I'm an Onkyo fan, but wouldn't necessarily say it sounds "better." Just "different." Some people would prefer the sound of the Denon. I happen to be a big fan of the Onkyo in this case, and have a 5508 in my setup, FWIW.


----------



## Tufelhundin (Jan 25, 2010)

I don't mean to be an Onkyo fan for I'm planning to get into the world of separates, having said that I own 2 Onks and a Denon...the Onks to me sound a little different and its a sound I like. They don't seem to bring out the highs so much as my denon does...maybe its me, i don't know. I do know that since I got my 1007 I'm a believer...it puts out a good amount of power and has a powerful MultEQ-XT .... the 3008 is even better due to the XT32.

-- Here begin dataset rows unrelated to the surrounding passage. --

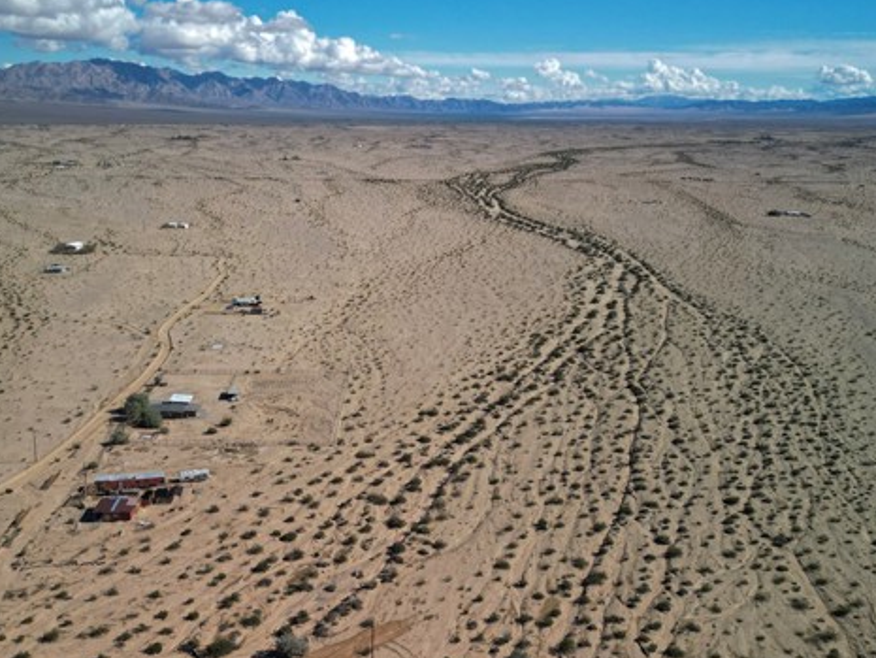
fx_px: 835
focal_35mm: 33
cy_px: 288
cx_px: 382
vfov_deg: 42.9
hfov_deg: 55.2
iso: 100
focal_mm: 6.72
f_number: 1.7
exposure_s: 1/500
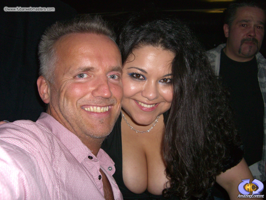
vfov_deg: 37.7
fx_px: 292
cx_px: 133
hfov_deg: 49.0
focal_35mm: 38
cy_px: 100
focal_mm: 7.9
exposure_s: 1/60
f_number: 2.8
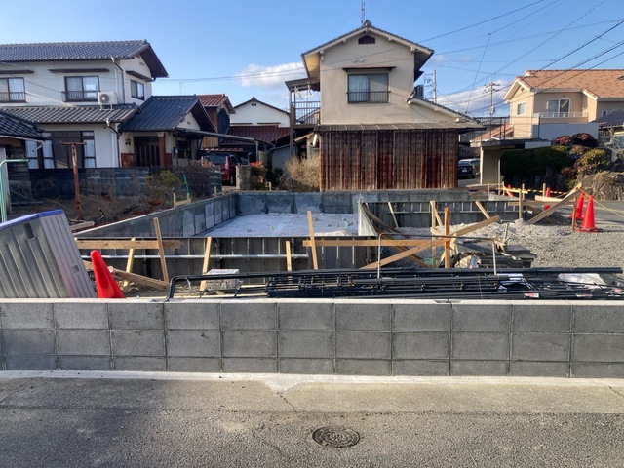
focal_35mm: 28
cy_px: 234
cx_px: 312
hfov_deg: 63.4
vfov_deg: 49.7
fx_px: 505
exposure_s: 1/783
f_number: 1.8
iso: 20
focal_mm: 3.99
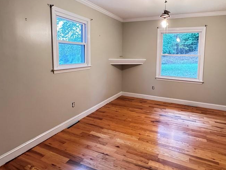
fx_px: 144
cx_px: 130
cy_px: 68
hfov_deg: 75.9
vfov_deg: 60.6
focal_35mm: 22
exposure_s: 1/60
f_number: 2.2
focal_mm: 2.22
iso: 1000
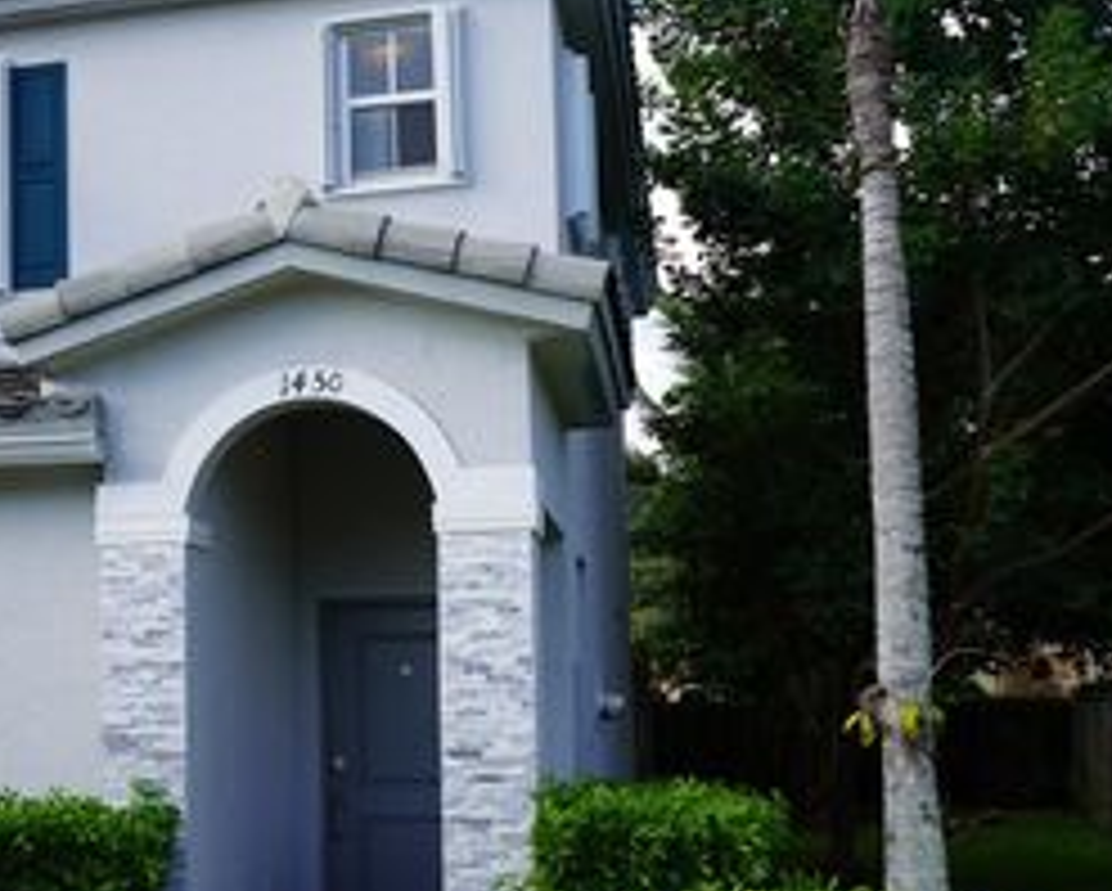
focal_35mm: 55
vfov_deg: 27.5
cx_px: 99
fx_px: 1812
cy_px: 560
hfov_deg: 32.3
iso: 100
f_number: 5
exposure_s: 1/250
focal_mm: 29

I prefer my Onks over the Denon, however I have my 1007 in the theater, my Denon is being used in a 2 channel set up in the living room and my other onk is not being used....and I do enjoy it "Denon". The reason being is that I had a lightning strike that burned out all digital connections in my older Onk but all the RCA's work...and I have an oppo that is plugged in my Denon via coax....

Your call, but the amp package in the Onk 3008 is better to me....

what ever you get remember this the other ones instruction manual sux too.


----------